What this argument is meant to make clear is that the social world is not like the natural world. It is fundamentally “historical” (meaning that the present is unavoidably influenced by the past); contingent (meaning that events could have turned out differently); and causally plural (meaning that there is no core set of “social forces” that jointly serve to drive all social change). 

It also means that there is no “canonical” description of the social world. With classical physics we had the idea that nature could be described as a set of objects with mass and momentum; electromagnetic radiation with properties of frequency and velocity; atoms and molecules with fixed properties and forces; etc. But this is not the case with the social world. New kinds of processes come and go, and it is always open to a social researcher to identify a new trend or process and to attempt to make sense of this process in its context. 

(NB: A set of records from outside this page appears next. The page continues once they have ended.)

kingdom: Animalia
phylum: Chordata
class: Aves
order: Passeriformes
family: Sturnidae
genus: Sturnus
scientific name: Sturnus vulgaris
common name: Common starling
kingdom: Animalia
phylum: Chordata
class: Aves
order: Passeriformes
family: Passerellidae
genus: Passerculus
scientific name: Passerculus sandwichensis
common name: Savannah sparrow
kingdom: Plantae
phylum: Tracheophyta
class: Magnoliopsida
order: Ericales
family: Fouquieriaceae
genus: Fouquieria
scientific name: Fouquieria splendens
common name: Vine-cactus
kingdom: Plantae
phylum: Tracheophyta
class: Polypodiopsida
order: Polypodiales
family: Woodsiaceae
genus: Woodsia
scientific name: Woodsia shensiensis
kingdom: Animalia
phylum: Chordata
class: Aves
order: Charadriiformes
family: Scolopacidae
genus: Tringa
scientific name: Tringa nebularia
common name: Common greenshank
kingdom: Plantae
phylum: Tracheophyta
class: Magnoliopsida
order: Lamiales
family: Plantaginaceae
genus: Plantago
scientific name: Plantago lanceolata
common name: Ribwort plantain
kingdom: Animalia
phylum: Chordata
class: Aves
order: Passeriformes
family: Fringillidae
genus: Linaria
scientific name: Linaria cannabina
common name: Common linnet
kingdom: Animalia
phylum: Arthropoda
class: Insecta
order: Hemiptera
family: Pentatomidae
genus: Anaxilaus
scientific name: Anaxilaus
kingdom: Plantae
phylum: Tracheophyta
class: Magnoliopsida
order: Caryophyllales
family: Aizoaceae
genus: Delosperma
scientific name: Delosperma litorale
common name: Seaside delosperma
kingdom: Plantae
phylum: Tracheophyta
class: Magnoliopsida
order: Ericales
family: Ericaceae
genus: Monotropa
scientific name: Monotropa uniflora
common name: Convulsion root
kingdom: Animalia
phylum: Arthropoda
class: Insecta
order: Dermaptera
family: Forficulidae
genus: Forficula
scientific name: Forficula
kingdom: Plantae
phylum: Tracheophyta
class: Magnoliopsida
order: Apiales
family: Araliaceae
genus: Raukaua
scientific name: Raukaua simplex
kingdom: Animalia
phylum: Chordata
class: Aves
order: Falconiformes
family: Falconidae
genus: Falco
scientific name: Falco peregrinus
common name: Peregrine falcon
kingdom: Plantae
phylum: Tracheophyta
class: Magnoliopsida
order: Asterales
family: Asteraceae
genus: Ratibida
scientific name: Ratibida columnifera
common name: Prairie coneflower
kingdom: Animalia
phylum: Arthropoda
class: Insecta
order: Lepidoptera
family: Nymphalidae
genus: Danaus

I don’t mean to suggest that social phenomena do not admit of explanation at all. We can provide mid-level explanations of a vast range of social patterns and events, from the denuding of Michigan forests in the 1900s to the incidence of first names over time. What we cannot do is to provide a general theory that suffices as an explanatory basis for identifying and explaining all social phenomena. The social sciences are at their best when they succeed in identifying mechanisms that underlie familiar social patterns. And these mechanisms are most credible when they are actor-centered, in the sense that they illuminate the ways that individual actors’ behavior is influenced or generated so as to produce the outcome in question. 

In short: the social realm is radically different from the natural realm, and it is crucial for social scientists to have this in mind as they formulate their research and theoretical ideas.

(I used the portrait of Dos Passos above for this post because of the fragmented and plural way in which he seeks to represent a small slice of social reality in U.S.A. This works better than a single orderly narrative of events framed by the author’s own view of the period.)